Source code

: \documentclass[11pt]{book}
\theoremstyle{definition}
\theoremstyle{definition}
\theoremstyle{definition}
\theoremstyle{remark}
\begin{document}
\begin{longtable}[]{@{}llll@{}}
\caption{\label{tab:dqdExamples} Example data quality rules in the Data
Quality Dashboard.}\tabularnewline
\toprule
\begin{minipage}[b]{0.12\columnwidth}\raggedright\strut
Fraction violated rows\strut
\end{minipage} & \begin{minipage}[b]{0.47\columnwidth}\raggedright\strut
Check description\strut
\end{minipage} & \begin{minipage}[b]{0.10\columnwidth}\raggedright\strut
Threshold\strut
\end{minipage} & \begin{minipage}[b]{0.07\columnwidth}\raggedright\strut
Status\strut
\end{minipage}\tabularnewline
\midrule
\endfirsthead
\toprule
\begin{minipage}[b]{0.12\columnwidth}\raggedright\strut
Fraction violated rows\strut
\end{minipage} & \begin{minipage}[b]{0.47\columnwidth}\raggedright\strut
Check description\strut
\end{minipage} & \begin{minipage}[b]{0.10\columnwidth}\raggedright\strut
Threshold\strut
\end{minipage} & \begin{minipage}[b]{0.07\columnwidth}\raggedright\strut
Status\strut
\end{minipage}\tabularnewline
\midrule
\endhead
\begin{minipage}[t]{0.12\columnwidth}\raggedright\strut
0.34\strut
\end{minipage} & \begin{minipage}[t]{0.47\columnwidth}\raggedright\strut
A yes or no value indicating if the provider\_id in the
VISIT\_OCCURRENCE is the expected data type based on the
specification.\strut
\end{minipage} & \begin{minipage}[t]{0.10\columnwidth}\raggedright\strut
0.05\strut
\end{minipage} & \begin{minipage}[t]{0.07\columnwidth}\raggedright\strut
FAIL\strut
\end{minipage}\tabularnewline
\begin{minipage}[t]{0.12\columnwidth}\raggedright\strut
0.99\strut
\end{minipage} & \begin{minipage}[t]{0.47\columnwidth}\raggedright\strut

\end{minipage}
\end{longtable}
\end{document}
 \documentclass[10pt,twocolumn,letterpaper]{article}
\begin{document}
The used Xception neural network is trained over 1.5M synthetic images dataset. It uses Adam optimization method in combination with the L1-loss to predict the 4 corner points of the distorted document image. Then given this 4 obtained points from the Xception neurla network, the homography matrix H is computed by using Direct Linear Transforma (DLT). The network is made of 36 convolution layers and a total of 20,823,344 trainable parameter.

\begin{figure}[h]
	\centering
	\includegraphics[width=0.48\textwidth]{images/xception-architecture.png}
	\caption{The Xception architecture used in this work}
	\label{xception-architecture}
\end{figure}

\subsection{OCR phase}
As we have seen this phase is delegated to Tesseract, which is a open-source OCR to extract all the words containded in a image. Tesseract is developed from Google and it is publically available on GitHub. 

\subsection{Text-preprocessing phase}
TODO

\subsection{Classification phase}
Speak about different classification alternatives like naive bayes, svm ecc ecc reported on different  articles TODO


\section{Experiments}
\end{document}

_Required work_:
Lines above holding "documentclass": give their count, nothing more.

_Result for this exercise_:
2